Concernant la viande bovine, le CETA prévoit d’accorder au Canada le droit d’augmenter ses exportations vers l’Europe de manière significative ( + 37% ), toujours sans droits de douane. Or le Canada est capable de mettre sur le marché des pièces de bœuf de haute qualité ( côtes et aloyaux, ce sont majoritairement ces parties du bœuf qui seront exportées ) à des prix plus bas que celles produites en Europe. « C’est le cœur de la valorisation des carcasses européennes qui est visé », explique l’étude, et avec elles, la valorisation de l’ensemble de l’animal car les parties concernées représentent plus d’un tiers de la valeur des animaux ( alors qu’elles ne représentent que 20% des volumes.) Le bœuf européen va donc être mis en difficulté par le CETA, et l’impact va être d’autant plus fort que les volumes autorisés à l’exportation vers l’Europe, vont augmenter.
L’étude insiste également sur les conséquences du CETA pour les consommateurs de produits animaux.
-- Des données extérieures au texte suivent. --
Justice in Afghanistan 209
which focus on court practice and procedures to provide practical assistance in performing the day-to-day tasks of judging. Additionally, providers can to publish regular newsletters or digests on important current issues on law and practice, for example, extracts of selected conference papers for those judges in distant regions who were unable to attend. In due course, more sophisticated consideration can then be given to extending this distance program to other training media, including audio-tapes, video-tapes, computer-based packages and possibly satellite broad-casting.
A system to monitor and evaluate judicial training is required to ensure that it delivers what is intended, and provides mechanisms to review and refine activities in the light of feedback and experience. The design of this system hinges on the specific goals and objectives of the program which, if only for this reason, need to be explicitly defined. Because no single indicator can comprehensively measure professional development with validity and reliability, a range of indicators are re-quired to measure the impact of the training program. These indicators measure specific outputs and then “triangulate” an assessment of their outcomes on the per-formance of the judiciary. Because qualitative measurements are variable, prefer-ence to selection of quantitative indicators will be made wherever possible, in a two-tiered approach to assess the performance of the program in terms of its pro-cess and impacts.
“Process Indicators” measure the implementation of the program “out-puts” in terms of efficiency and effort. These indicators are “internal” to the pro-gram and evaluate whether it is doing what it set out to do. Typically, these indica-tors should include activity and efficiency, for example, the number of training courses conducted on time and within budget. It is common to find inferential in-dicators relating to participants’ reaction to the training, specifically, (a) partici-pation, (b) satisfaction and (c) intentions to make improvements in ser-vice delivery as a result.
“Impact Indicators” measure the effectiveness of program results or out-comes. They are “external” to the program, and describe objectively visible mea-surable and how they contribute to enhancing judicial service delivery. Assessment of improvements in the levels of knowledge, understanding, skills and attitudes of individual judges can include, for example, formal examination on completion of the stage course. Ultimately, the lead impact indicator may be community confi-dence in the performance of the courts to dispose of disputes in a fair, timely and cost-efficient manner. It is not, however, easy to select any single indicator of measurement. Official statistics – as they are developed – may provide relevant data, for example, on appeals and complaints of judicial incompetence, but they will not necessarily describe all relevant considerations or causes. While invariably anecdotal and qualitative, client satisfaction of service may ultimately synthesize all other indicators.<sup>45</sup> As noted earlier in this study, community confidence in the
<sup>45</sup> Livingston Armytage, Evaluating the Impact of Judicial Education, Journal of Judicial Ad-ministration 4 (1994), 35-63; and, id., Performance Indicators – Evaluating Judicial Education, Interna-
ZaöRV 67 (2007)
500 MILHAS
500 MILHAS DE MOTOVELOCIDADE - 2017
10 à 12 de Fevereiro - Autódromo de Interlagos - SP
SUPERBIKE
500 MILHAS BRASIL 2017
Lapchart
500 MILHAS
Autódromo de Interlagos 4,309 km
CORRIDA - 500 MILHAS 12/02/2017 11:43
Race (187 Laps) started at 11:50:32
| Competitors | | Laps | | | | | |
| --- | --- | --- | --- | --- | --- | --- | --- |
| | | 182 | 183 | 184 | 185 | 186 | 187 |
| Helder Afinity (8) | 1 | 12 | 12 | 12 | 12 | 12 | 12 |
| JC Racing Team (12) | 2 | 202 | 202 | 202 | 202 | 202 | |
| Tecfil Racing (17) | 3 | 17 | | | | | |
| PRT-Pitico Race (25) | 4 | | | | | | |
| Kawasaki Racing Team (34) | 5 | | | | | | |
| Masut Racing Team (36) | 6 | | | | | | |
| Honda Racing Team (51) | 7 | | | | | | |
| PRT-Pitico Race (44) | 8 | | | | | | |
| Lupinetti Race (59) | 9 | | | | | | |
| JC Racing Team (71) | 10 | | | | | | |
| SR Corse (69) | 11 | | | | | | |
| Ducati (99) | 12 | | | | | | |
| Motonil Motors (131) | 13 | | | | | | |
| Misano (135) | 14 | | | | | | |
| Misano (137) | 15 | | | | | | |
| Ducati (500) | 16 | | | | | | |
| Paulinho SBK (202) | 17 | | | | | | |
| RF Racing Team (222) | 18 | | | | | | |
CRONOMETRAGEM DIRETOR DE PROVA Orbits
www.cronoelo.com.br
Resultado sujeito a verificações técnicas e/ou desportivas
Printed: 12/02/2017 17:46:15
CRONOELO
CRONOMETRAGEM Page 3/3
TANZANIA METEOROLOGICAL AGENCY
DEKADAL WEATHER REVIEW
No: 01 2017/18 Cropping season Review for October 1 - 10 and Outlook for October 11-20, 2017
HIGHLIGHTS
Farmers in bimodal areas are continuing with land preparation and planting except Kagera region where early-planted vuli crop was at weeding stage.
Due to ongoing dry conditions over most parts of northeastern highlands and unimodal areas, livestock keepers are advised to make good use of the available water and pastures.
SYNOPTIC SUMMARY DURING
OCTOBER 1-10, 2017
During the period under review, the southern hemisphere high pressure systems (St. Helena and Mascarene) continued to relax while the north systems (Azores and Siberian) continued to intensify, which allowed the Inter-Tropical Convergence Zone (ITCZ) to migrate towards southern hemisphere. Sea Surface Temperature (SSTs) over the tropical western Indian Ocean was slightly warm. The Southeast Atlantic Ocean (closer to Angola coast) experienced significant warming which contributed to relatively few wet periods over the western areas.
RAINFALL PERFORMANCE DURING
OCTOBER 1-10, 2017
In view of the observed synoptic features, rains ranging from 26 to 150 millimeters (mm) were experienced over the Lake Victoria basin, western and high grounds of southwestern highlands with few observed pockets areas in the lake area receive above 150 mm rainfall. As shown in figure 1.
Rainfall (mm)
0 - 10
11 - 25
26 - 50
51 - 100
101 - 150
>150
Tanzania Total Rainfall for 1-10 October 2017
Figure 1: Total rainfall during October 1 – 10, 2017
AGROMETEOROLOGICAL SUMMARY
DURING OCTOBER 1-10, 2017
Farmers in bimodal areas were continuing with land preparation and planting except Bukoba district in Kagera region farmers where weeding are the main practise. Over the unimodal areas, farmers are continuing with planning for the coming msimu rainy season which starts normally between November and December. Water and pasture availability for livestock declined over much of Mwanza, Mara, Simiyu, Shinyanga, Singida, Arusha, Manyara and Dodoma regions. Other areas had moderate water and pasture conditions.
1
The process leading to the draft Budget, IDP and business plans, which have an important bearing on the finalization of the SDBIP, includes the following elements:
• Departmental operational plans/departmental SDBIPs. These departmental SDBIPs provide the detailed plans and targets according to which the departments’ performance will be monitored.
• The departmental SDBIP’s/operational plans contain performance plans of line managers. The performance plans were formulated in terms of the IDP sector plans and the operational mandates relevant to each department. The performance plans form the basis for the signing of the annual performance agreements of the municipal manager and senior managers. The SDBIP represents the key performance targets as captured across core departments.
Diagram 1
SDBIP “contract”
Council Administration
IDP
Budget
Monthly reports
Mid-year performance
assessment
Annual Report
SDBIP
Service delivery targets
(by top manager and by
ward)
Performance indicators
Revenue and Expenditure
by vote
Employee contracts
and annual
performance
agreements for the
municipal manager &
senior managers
Leur confiance est actuellement très volatile en Europe, suite notamment aux multiples crises sanitaires que connaît le secteur depuis de nombreuses années. L’arrivée massive de viande canadienne sur le marché européen ne peut pas restaurer cette confiance, elle risque bien au contraire de l’aggraver. Pour plusieurs raisons. D’abord, les modes de production de viande au Canada obéissent à des standards sanitaires beaucoup moins rigoureux qu’en Europe – alors qu’en Europe des associations considèrent qu’ils sont déjà insuffisants. Cet abaissement des standards de la viande importée ( pour la qualité de l’alimentation du bétail, les règles de bien-être animal dans le transport et l’abattage, les contrôles sanitaires à tous les stades de la chaîne, etc… ) ne peut donc qu’augmenter la défiance des consommateurs déjà déstabilisés par les crises précédentes. Par ailleurs, l’élevage et l’abattage au Canada se pratiquent essentiellement dans de gigantesques structures industrielles qui sont précisément celles dont les consommateurs européens se méfient ( voir le débat suscité par l’implantation de la fameuse Ferme des 1 000 vaches en Picardie.) « En important davantage de viande canadienne, on risque fort d’importer aussi davantage de suspicion vis-à-vis du produit en général, quelle que soit son origine, » conclut l’étude.
Enfin le CETA fait peser une autre menace de taille sur l’agriculture européenne: celle qui touche aux prix agricoles. La part des subventions directes dans le revenu des producteurs agricoles est en effet beaucoup plus importante en Europe qu’au Canada. Et le CETA, même s’il ne contient pas d’obligations par rapport à ces subventions, prévoit que l’une des parties peut demander l’ouverture de consultations si elle estime que ses intérêts pâtissent de ces subventions. En l’occurrence, ce sera le Canada, ( ou des éleveurs ou agriculteurs canadiens les moins aidés ), qui pourront s’estimer lésés et demander en conséquence des dommages à l’Europe.
Mais surtout, avec la fin des droits de douane, on ne disposera plus de moyens pour réguler les prix agricoles, pour restaurer des prix minimum garantis – tout particulièrement en temps de crise -, et encore moins pour maîtriser les volumes de production. C’est donc une période de dérégulation et d’incertitudes pour l’agriculture et l’élevage européens qu’ouvre le CETA.